Can Lung Exercisers change my Lung Capacity?
Dear Kelly,
My husband just got home from the hospital. He has COPD, but went in for a knee replacement. He has a big bag full of plastic Respiratory Stuff…. an Incentive Spirometer, a PEP therapy device, a vibratory PEP device, and some inspiratory muscle training device. Does he need to do all of these? And, will it improve his lung function, or his spirometry numbers? Also, he doesn’t remember how to do them all- help!
Dear Anne,
Wow, hospitals are usually quite boring places, but it sounds like they kept your husband very busy with all of this! First, let me tell you what each of these is for.
The Incentive Spirometer is used to help open the lungs after surgery. Since the diaphragm is the main muscle of inspiration, it strengthens the diaphragm while encouraging deep breathing.
PEP therapy is used to open the lungs and keep the small airways from collapsing on exhalation. The patient exhales against a small bit of pressure, and the back-pressure help keep the airways open.
Vibratory PEP is PEP therapy with a ball or flap inside that vibrates, and those vibrations are transmitted through the chest to help loosen secretions.

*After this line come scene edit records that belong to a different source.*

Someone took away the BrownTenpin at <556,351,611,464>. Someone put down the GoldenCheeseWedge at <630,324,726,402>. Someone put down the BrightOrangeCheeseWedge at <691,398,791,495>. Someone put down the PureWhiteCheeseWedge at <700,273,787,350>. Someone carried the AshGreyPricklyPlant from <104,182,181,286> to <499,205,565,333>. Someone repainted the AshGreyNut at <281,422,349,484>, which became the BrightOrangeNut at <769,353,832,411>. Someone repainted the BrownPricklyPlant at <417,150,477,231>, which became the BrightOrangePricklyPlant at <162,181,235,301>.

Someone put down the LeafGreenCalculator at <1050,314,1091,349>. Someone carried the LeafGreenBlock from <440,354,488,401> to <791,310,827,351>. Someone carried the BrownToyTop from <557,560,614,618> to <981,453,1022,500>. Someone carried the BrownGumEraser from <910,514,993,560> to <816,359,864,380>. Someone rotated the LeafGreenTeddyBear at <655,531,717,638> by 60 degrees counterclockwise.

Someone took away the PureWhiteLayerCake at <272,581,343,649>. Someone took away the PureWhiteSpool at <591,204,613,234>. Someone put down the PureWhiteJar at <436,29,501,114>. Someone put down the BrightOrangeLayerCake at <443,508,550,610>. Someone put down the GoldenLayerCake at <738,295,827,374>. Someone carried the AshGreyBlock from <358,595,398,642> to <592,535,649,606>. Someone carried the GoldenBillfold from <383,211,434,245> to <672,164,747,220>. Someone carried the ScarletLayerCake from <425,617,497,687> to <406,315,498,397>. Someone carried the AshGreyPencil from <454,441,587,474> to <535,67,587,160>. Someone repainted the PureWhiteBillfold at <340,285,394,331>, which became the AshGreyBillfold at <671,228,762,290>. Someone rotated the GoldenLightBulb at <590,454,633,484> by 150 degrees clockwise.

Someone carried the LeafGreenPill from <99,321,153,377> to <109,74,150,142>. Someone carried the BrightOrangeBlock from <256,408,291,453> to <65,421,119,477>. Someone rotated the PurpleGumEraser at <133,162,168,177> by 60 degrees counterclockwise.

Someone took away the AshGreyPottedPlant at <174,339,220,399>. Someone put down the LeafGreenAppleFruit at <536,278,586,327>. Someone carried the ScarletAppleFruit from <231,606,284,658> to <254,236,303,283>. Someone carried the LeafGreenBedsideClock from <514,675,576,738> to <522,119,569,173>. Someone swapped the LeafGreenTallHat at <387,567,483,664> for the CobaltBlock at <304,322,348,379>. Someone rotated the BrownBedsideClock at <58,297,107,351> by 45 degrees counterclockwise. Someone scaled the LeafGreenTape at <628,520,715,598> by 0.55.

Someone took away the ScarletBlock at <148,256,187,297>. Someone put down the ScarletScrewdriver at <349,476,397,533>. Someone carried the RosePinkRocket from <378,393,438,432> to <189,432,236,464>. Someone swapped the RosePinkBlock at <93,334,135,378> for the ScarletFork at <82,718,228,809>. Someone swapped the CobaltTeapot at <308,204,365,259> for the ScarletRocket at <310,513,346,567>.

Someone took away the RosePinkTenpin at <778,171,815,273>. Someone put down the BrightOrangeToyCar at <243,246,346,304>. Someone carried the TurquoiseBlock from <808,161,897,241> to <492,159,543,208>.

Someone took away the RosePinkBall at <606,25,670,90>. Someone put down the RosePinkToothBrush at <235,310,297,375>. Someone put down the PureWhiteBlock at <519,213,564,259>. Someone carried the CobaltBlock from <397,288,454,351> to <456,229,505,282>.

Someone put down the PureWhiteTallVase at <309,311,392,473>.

An Inspiratory muscle trainer has the patient inhale against a resistance. This is thought to strengthen the diaphragm.
Now, a word of caution an all of these: COPD is a disease of the lungs being overinflated. That said, I would caution your husband from being too over-zealous about taking repeated or prolonged inhalations. On the exhalation side, with COPD , the air sacs are often very fragile. I suggest extreme caution when exhaling against a lot of pressure and creating back-pressure in the lung. His Respiratory Therapist should have suggested settings and levels for each of these. If your husband forgot, take the devices with you to your follow-up visit at your doctor’s and have him or her mark levels of volume, pressure, and resistance to use.
As a general rule, gentle inhalations and exhalations, low pressures, and comfortable volumes are the rule.
As for whether these will change his lung capacity, or give him better Pulmonary Function Testing numbers, well… I can’t say definitively no. Lungs are fragile, and once the damage is done, it is irreversible. However, I have seen patients complete Pulmonary Rehab, and start breathing correctly, maximizing the lung’s efficiency, and – their PFT numbers do indeed improve.
Encourage him to keep using these, but gently.